I guess I am getting old. I sound just like my father.
But doggone it, each moment of life feels more and more precious, and I want to use every one I have left for something that, at least at some level, makes sense. Relaxing can be done in a way that pampers your body and nourishes your mind and replenishes your soul.
I mention all this today because last night I went to a piano bar. I used to go to piano bars all the time. I loved to hear the music, I loved the companionship of hanging out with my friends, I loved the mild alcohol high I could achieve in a socially pleasant way. Last night was like walking into the past for me.
Okay, so I ordered a ginger ale instead of a bourbon and ginger. And I actually listened to the man singing his songs, rather than trying to flirt with every female within 20 feet of me. And I left after 30 minutes because after hearing seven songs they all started sounding alike. Okay, okay, so I'm an old fuddy-duddy. But I realized something important for me to know last night...
I demand more of my time.
So now I'm sitting here today, musing about that. What do I want out of life these days? And the answers come flooding in on me, like water over a fall. I want peace. I want joy. I want love. I want enrichment -- something that adds value to my moment and my being. I want awareness -- something that opens my senses to more and more of the reality around me. I want consciousness -- something that produces an expanded experiential understanding of life itself, its purpose and its invitation, its opportunity and its glory, and the wonder of its ultimate meaning.
I was not getting much of that at the piano bar last night.
This was not the piano man's fault. He did what he does. He sang his songs, took requests, smiled genuinely at all the people.
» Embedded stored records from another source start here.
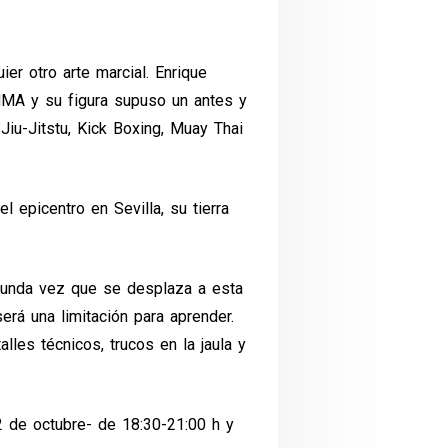
r otro arte marcial. Enrique
MMA y su figura supuso un antes y
iu-Jitstu, Kick Boxing, Muay Thai
l epicentro en Sevilla, su tierra
gunda vez que se desplaza a esta
erá una limitación para aprender.
les técnicos, trucos en la jaula y
2 de octubre- de 18:30-21:00 h y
He entertained, and he was good at it. It's just that I wanted more. Or, to put it perhaps another way, I had enough. After 30 minutes, I had had enough. I needed to move on. A quiet walk under the stars would have brought me more of what I was yearning for, or a good conversation with friends, or lying silently in the embrace of my beloved, without any word being spoken at all.
And now, today, I look at my life and decide again, Who Am I? And how do I wish to demonstrate that today? What is important to me? And how do I wish to use the Time of My Life? What if I had only a few days or weeks or months left? What would I do and say? With whom would I communicate? What would my message be?
I think that first, I would talk with God. Oh, God, thank you for this wonderful life! I am so grateful! And how I have enjoyed it! Even the dramas. Even the "bad" moments. My only wish is that I could have moved through it all without hurting so many others. Please God, help me to find a way to forgive myself for those transgressions. I remember every one of them---even the ones that not another living soul knows about or suspects. Help me to remember my offenses with a gentle compassion, and grant me the grace to feel good about myself in spite of myself. And thank you, God, for all the good times, all the abundant joy, all the laughter and all the love. Thank you for the talents that you gave me, of which I used only a tiny portion. Remind me in my next lifetime to use more. And dear God, on these, my final days, please help me to bring harmony to my world, and to show my fellow travelers on this planet a way to end their conflicts and to find lasting happiness. Let me be an instrument of Thy peace, oh God, that I may leave a gift worthy of the gift you have given me.